Work instruction
Could you copy every line of the data that contains the word "Australia"?

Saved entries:
┄┄┄┄┄┄┄┄┄┄┄┄┄┄┄┄┄┄┄┄

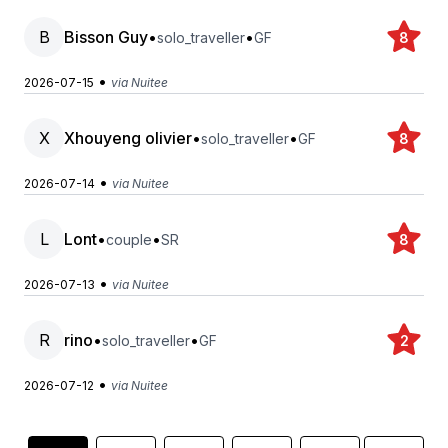
B
Bisson Guy
•
•
solo_traveller
GF
8
•
2026-07-15
via Nuitee
X
Xhouyeng olivier
•
•
solo_traveller
GF
8
•
2026-07-14
via Nuitee
L
Lont
•
•
couple
SR
8
•
2026-07-13
via Nuitee
R
rino
•
•
solo_traveller
GF
2
•
2026-07-12
via Nuitee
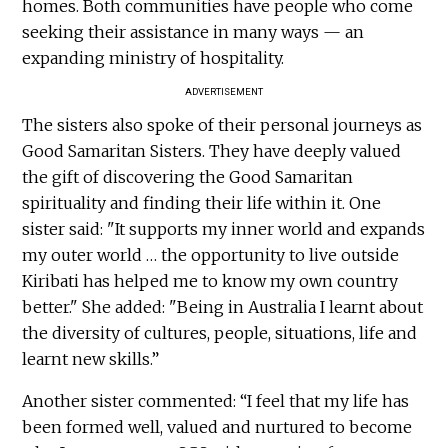
homes. Both communities have people who come
seeking their assistance in many ways — an
expanding ministry of hospitality.
ADVERTISEMENT
The sisters also spoke of their personal journeys as
Good Samaritan Sisters. They have deeply valued
the gift of discovering the Good Samaritan
spirituality and finding their life within it. One
sister said: "It supports my inner world and expands
my outer world … the opportunity to live outside
Kiribati has helped me to know my own country
better." She added: "Being in Australia I learnt about
the diversity of cultures, people, situations, life and
learnt new skills.”
Another sister commented: “I feel that my life has
been formed well, valued and nurtured to become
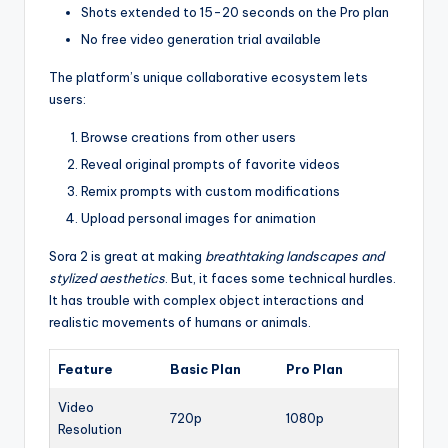
Shots extended to 15-20 seconds on the Pro plan
No free video generation trial available
The platform’s unique collaborative ecosystem lets
users:
Browse creations from other users
Reveal original prompts of favorite videos
Remix prompts with custom modifications
Upload personal images for animation
Sora 2 is great at making
breathtaking landscapes and
stylized aesthetics
. But, it faces some technical hurdles.
It has trouble with complex object interactions and
realistic movements of humans or animals.
Feature
Basic Plan
Pro Plan
Video
720p
1080p
Resolution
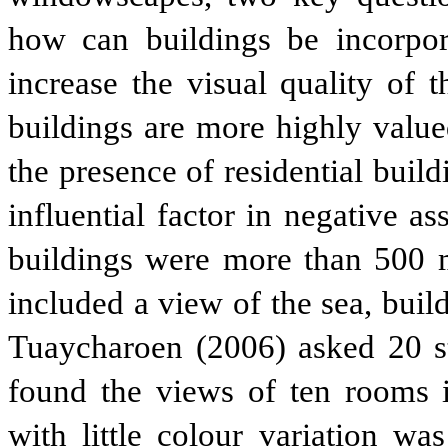
how can buildings be incorpor
increase the visual quality of 
buildings are more highly value
the presence of residential buil
influential factor in negative a
buildings were more than 500 
included a view of the sea, buil
Tuaycharoen (2006) asked 20 st
found the views of ten rooms in
with little colour variation wa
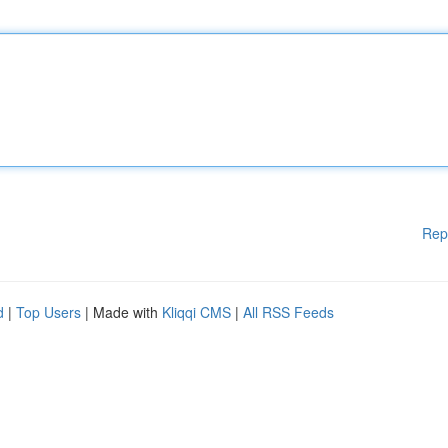
Rep
d
|
Top Users
| Made with
Kliqqi CMS
|
All RSS Feeds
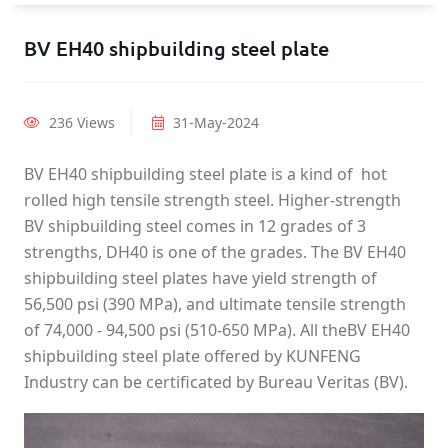
BV EH40 shipbuilding steel plate
236 Views
31-May-2024
BV EH40 shipbuilding steel plate is a kind of hot
rolled high tensile strength steel. Higher-strength
BV shipbuilding steel comes in 12 grades of 3
strengths, DH40 is one of the grades. The BV EH40
shipbuilding steel plates have yield strength of
56,500 psi (390 MPa), and ultimate tensile strength
of 74,000 - 94,500 psi (510-650 MPa). All theBV EH40
shipbuilding steel plate offered by KUNFENG
Industry can be certificated by Bureau Veritas (BV).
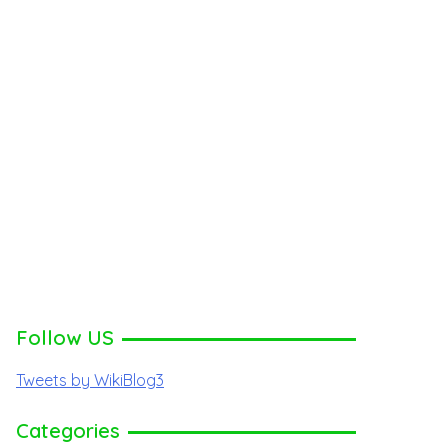
Follow US
Tweets by WikiBlog3
Categories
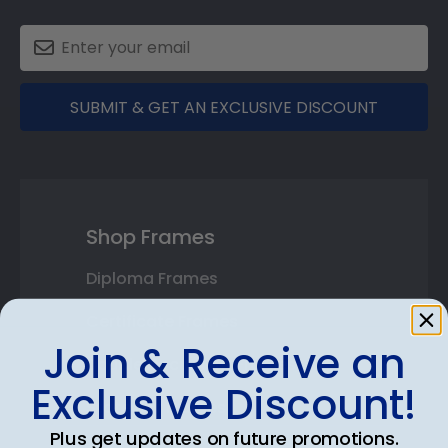
SUBMIT & GET AN EXCLUSIVE DISCOUNT
Shop Frames
Diploma Frames
Certificate Frames
Join & Receive an
Double Document Frames
Exclusive Discount!
State Bar Frames
Plus get updates on future promotions.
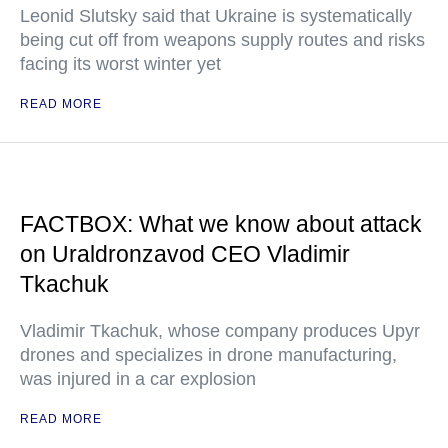
Leonid Slutsky said that Ukraine is systematically
being cut off from weapons supply routes and risks
facing its worst winter yet
READ MORE
FACTBOX: What we know about attack
on Uraldronzavod CEO Vladimir
Tkachuk
Vladimir Tkachuk, whose company produces Upyr
drones and specializes in drone manufacturing,
was injured in a car explosion
READ MORE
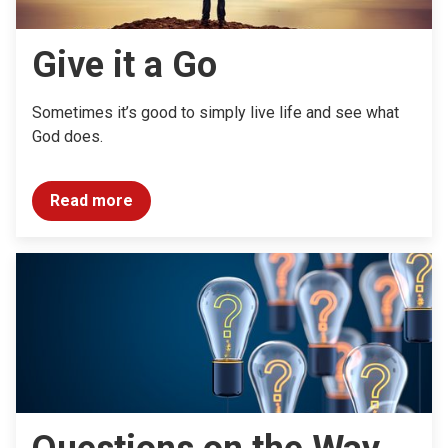
Give it a Go
Sometimes it’s good to simply live life and see what
God does.
Read more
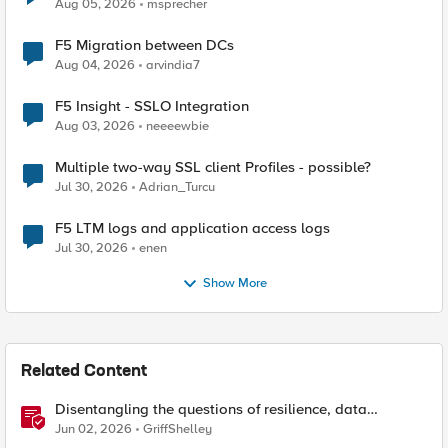
Aug 05, 2026
msprecher
F5 Migration between DCs
Aug 04, 2026
arvindia7
F5 Insight - SSLO Integration
Aug 03, 2026
neeeewbie
Multiple two-way SSL client Profiles - possible?
Jul 30, 2026
Adrian_Turcu
F5 LTM logs and application access logs
Jul 30, 2026
enen
Show More
Related Content
Disentangling the questions of resilience, data
sovereignty, and data residency
Jun 02, 2026
GriffShelley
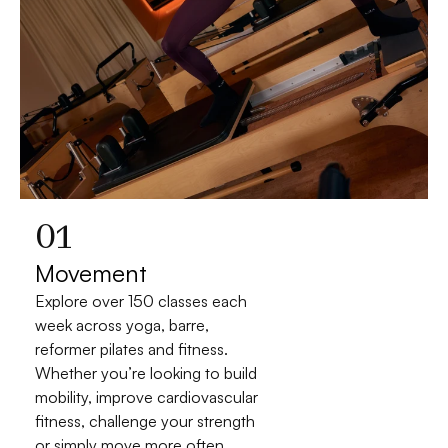
01
Movement
Explore over 150 classes each 
week across yoga, barre, 
reformer pilates and fitness. 
Whether you’re looking to build 
mobility, improve cardiovascular 
fitness, challenge your strength 
or simply move more often, 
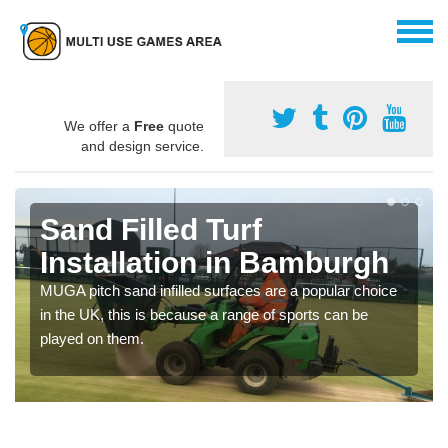
We offer a
Free
quote
and design service.
Sand Filled Turf
Installation in Bamburgh
MUGA pitch sand infilled surfaces are a popular choice
in the UK, this is because a range of sports can be
played on them.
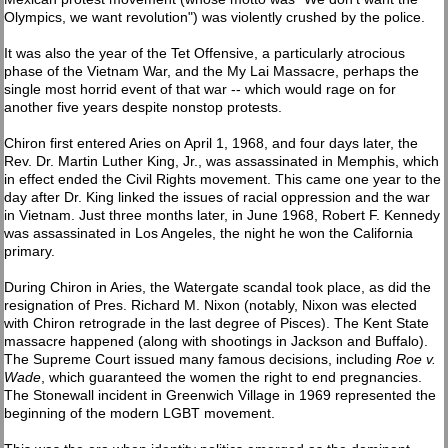
Olympics, we want revolution") was violently crushed by the police.
It was also the year of the Tet Offensive, a particularly atrocious
phase of the Vietnam War, and the My Lai Massacre, perhaps the
single most horrid event of that war -- which would rage on for
another five years despite nonstop protests.
Chiron first entered Aries on April 1, 1968, and four days later, the
Rev. Dr. Martin Luther King, Jr., was assassinated in Memphis, which
in effect ended the Civil Rights movement. This came one year to the
day after Dr. King linked the issues of racial oppression and the war
in Vietnam. Just three months later, in June 1968, Robert F. Kennedy
was assassinated in Los Angeles, the night he won the California
primary.
During Chiron in Aries, the Watergate scandal took place, as did the
resignation of Pres. Richard M. Nixon (notably, Nixon was elected
with Chiron retrograde in the last degree of Pisces). The Kent State
massacre happened (along with shootings in Jackson and Buffalo).
The Supreme Court issued many famous decisions, including
Roe v.
Wade
, which guaranteed the women the right to end pregnancies.
The Stonewall incident in Greenwich Village in 1969 represented the
beginning of the modern LGBT movement.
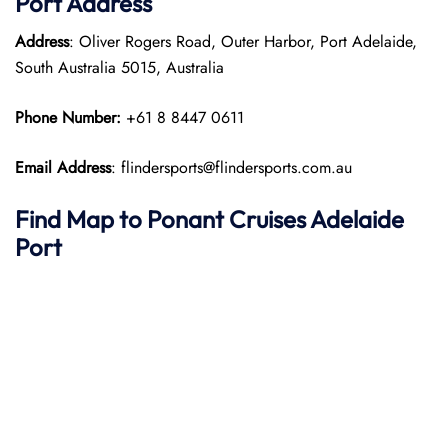
Port
Address
Address
: Oliver Rogers Road, Outer Harbor, Port Adelaide,
South Australia 5015, Australia
Phone Number:
+61 8 8447 0611
Email Address
: flindersports@flindersports.com.au
Find Map to
Ponant
Cruises
Adelaide
Port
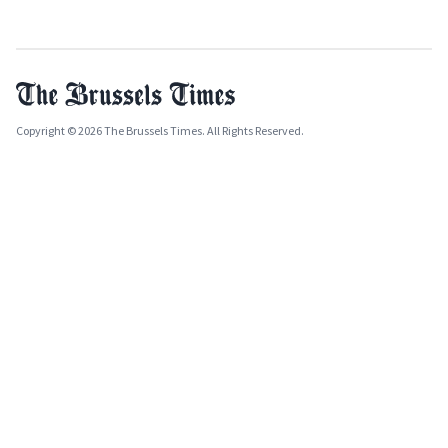
Copyright © 2026 The Brussels Times. All Rights Reserved.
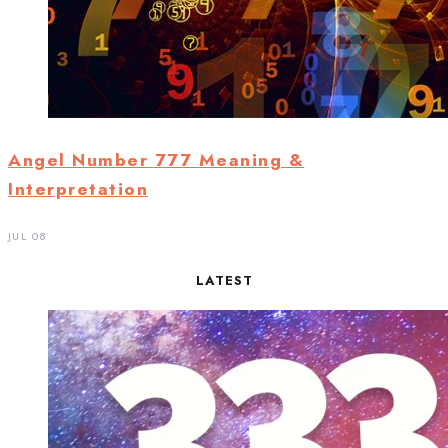
Angel Number 777 Meaning &
Interpretation
JUL 08
LATEST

┄┄┄┄┄┄┄┄┄┄┄┄┄┄┄┄┄┄┄┄

Result
better." She added: "Being in Australia I learnt about
South Australia 5015, Australia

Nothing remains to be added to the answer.